Action item – Rewrite each of the saved entries, swapping every "Pflugerville" for "Round Rock" and keeping everything else unchanged.

(Saved entries)
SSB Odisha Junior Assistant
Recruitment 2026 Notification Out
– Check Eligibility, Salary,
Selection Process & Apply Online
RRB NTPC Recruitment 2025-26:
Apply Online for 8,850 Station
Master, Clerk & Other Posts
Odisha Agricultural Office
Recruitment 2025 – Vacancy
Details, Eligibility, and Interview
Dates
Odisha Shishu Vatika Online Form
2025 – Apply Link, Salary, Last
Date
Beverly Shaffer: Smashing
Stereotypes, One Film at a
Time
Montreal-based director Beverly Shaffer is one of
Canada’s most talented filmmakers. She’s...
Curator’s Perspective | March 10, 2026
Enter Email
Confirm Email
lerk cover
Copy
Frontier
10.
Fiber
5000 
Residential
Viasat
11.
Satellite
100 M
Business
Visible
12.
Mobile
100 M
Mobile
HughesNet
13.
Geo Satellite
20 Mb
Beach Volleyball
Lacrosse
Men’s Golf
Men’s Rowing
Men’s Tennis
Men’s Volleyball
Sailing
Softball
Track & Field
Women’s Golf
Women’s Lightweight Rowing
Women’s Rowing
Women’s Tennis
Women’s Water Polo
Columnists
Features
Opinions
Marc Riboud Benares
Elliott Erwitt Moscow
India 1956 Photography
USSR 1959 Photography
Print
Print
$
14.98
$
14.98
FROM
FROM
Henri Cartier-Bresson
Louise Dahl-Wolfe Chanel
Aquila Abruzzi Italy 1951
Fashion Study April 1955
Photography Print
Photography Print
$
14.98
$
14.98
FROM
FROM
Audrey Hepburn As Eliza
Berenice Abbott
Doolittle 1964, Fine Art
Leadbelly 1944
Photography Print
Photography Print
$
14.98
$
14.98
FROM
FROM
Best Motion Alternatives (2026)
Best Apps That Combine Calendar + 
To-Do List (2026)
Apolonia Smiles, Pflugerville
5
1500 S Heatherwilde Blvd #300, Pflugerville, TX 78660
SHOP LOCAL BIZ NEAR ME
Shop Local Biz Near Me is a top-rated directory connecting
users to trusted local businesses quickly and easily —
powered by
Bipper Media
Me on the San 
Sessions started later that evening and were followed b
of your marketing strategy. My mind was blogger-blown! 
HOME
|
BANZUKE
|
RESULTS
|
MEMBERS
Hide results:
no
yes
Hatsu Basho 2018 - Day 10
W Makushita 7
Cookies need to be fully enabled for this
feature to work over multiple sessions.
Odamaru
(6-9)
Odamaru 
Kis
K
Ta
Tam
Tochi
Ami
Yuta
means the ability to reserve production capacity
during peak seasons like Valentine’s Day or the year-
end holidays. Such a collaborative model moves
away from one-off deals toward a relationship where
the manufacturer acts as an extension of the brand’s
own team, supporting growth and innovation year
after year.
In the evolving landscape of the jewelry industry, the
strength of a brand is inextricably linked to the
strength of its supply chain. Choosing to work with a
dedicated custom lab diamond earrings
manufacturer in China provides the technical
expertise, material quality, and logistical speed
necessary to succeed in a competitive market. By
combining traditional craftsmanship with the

Expected answer –
SSB Odisha Junior Assistant
Recruitment 2026 Notification Out
– Check Eligibility, Salary,
Selection Process & Apply Online
RRB NTPC Recruitment 2025-26:
Apply Online for 8,850 Station
Master, Clerk & Other Posts
Odisha Agricultural Office
Recruitment 2025 – Vacancy
Details, Eligibility, and Interview
Dates
Odisha Shishu Vatika Online Form
2025 – Apply Link, Salary, Last
Date
Beverly Shaffer: Smashing
Stereotypes, One Film at a
Time
Montreal-based director Beverly Shaffer is one of
Canada’s most talented filmmakers. She’s...
Curator’s Perspective | March 10, 2026
Enter Email
Confirm Email
lerk cover
Copy
Frontier
10.
Fiber
5000 
Residential
Viasat
11.
Satellite
100 M
Business
Visible
12.
Mobile
100 M
Mobile
HughesNet
13.
Geo Satellite
20 Mb
Beach Volleyball
Lacrosse
Men’s Golf
Men’s Rowing
Men’s Tennis
Men’s Volleyball
Sailing
Softball
Track & Field
Women’s Golf
Women’s Lightweight Rowing
Women’s Rowing
Women’s Tennis
Women’s Water Polo
Columnists
Features
Opinions
Marc Riboud Benares
Elliott Erwitt Moscow
India 1956 Photography
USSR 1959 Photography
Print
Print
$
14.98
$
14.98
FROM
FROM
Henri Cartier-Bresson
Louise Dahl-Wolfe Chanel
Aquila Abruzzi Italy 1951
Fashion Study April 1955
Photography Print
Photography Print
$
14.98
$
14.98
FROM
FROM
Audrey Hepburn As Eliza
Berenice Abbott
Doolittle 1964, Fine Art
Leadbelly 1944
Photography Print
Photography Print
$
14.98
$
14.98
FROM
FROM
Best Motion Alternatives (2026)
Best Apps That Combine Calendar + 
To-Do List (2026)
Apolonia Smiles, Round Rock
5
1500 S Heatherwilde Blvd #300, Round Rock, TX 78660
SHOP LOCAL BIZ NEAR ME
Shop Local Biz Near Me is a top-rated directory connecting
users to trusted local businesses quickly and easily —
powered by
Bipper Media
Me on the San 
Sessions started later that evening and were followed b
of your marketing strategy. My mind was blogger-blown! 
HOME
|
BANZUKE
|
RESULTS
|
MEMBERS
Hide results:
no
yes
Hatsu Basho 2018 - Day 10
W Makushita 7
Cookies need to be fully enabled for this
feature to work over multiple sessions.
Odamaru
(6-9)
Odamaru 
Kis
K
Ta
Tam
Tochi
Ami
Yuta
means the ability to reserve production capacity
during peak seasons like Valentine’s Day or the year-
end holidays. Such a collaborative model moves
away from one-off deals toward a relationship where
the manufacturer acts as an extension of the brand’s
own team, supporting growth and innovation year
after year.
In the evolving landscape of the jewelry industry, the
strength of a brand is inextricably linked to the
strength of its supply chain. Choosing to work with a
dedicated custom lab diamond earrings
manufacturer in China provides the technical
expertise, material quality, and logistical speed
necessary to succeed in a competitive market. By
combining traditional craftsmanship with the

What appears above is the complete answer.